Een analyse van vier maanden aan chatlogs, verspreid over meer dan 40 gesprekken tussen de operators van Conti en Hive ransomware en hun slachtoffers, heeft inzicht gegeven in de interne werking van de groepen en hun onderhandelingstechnieken.
In één uitwisseling zou het Conti-team de vraag naar losgeld aanzienlijk hebben verminderd van maar liefst $ 50 miljoen tot $ 1 miljoen, een daling van 98%, wat suggereert dat het bereid is genoegen te nemen met een veel lager bedrag.
“Zowel Conti als Hive verlagen snel de vraag naar losgeld en bieden tijdens de onderhandelingen routinematig meerdere keren substantiële kortingen aan”, zegt Cisco Talos. zei in een rapport gedeeld met The Hacker News. “Dit geeft aan dat, ondanks wat veel mensen denken, slachtoffers van een ransomware-aanval daadwerkelijk een aanzienlijke onderhandelingsmacht hebben.”
Conti en Hive behoren tot de meest voorkomende ransomware-soorten in het dreigingslandschap en zijn samen goed voor 29,1% van de aanvallen die zijn gedetecteerd tijdens de periode van drie maanden tussen oktober en december 2021.
Een belangrijk voordeel van de beoordeling van de chatlogboeken is het contrast in communicatiestijlen tussen de twee groepen.

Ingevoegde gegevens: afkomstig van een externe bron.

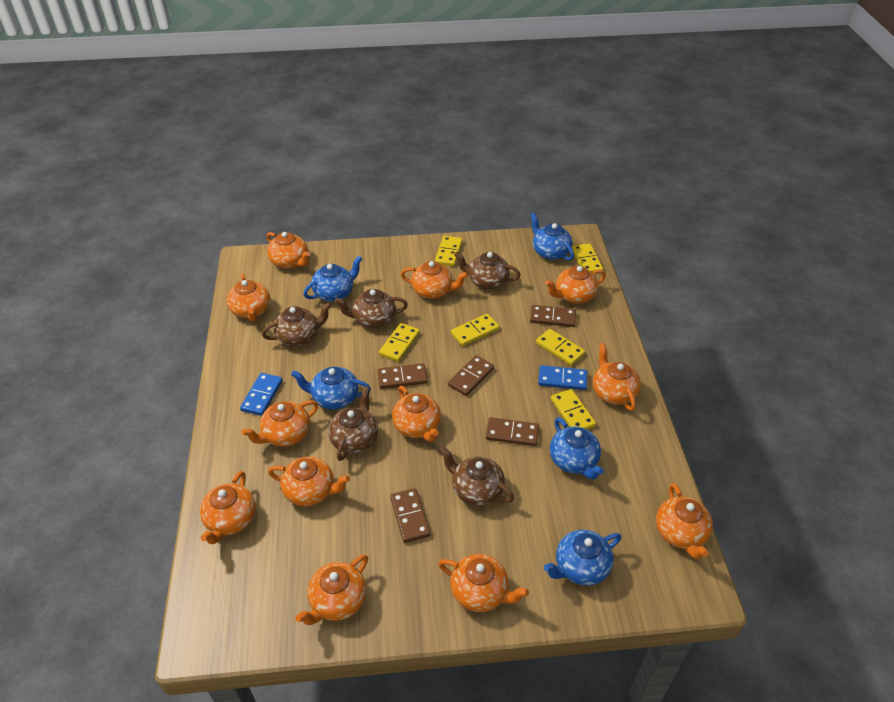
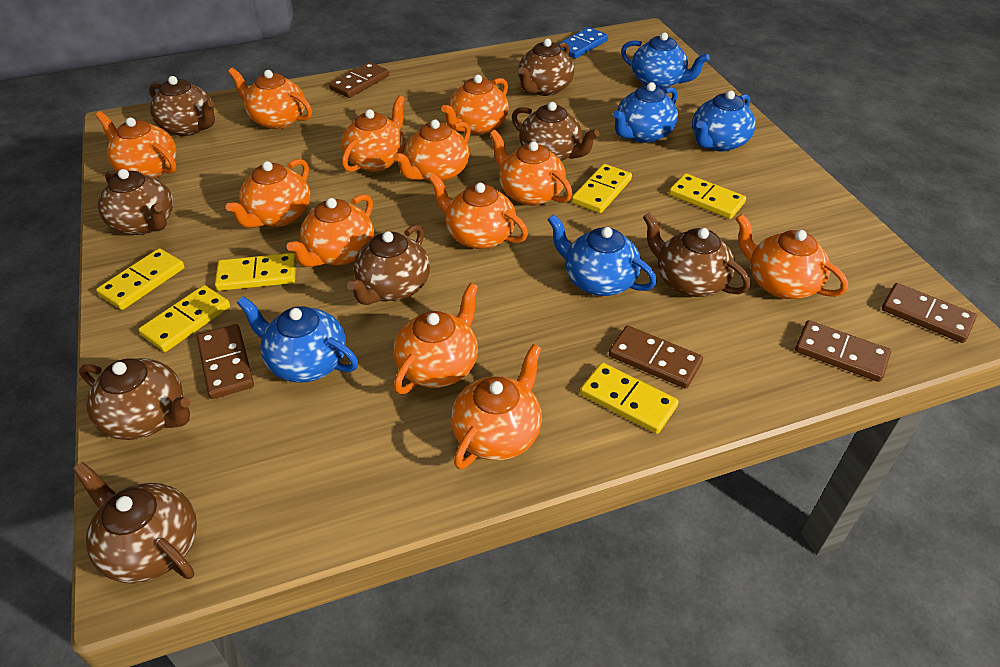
blue domino: 2 -> 1
brown teapot: 5 -> 8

Terwijl Conti’s gesprekken met slachtoffers professioneel zijn en gekenmerkt worden door het gebruik van verschillende overtuigingstactieken om slachtoffers te overtuigen het losgeld te betalen, hanteert Hive een “veel kortere, directere” informele benadering.
Naast het aanbieden van vakanties en speciale kortingen, is het ook bekend dat Conti “IT-ondersteuning” biedt om toekomstige aanvallen te voorkomen, door zijn slachtoffers een zogenaamd beveiligingsrapport te sturen met een reeks stappen die de getroffen entiteiten kunnen nemen om hun netwerken te beveiligen.
Daarnaast heeft de financieel gemotiveerde groep gebruik gemaakt van schriktactieken, waarbij slachtoffers werden gewaarschuwd voor de reputatieschade en juridische problemen als gevolg van een datalek en het dreigen de gestolen informatie te delen met concurrenten en andere belanghebbenden.
“Na het versleutelen van slachtoffernetwerken, gebruikten ransomware-bedreigingsactoren in toenemende mate ‘drievoudige afpersing’ door te dreigen met (1) het publiekelijk vrijgeven van gestolen gevoelige informatie, (2) de internettoegang van het slachtoffer te verstoren en/of (3) de partners, aandeelhouders of leveranciers over het incident”, CISA dat is genoteerd in een advies eerder dit jaar.
Een ander onderscheidend punt is de flexibiliteit van Conti als het gaat om betalingstermijnen. “Dit gedrag suggereert dat Conti-operators zeer opportunistische cybercriminelen zijn die uiteindelijk liever een betaling dan geen betaling hebben”, zei Talos-onderzoeker Kendall McKay.
Aan de andere kant is waargenomen dat Hive snel zijn losgeld eisen indien een slachtoffer de betaling niet op de vastgestelde datum heeft gedaan.
Wat ook opvalt, is de nadruk die Hive legt op snelheid boven nauwkeurigheid tijdens het coderingsproces, waardoor het kwetsbaar wordt voor cryptografische blunders die het mogelijk maken om de hoofdsleutel te herstellen.
“Net als veel cybercriminelen zijn Conti en Hive opportunistische actoren die waarschijnlijk proberen slachtoffers te compromitteren met de gemakkelijkste en snelst mogelijke middelen, waaronder vaak misbruik van bekende kwetsbaarheden”, zei McKay. “Dit is een herinnering aan alle organisaties om een sterk patchbeheersysteem te implementeren en alle systemen up-to-date te houden.”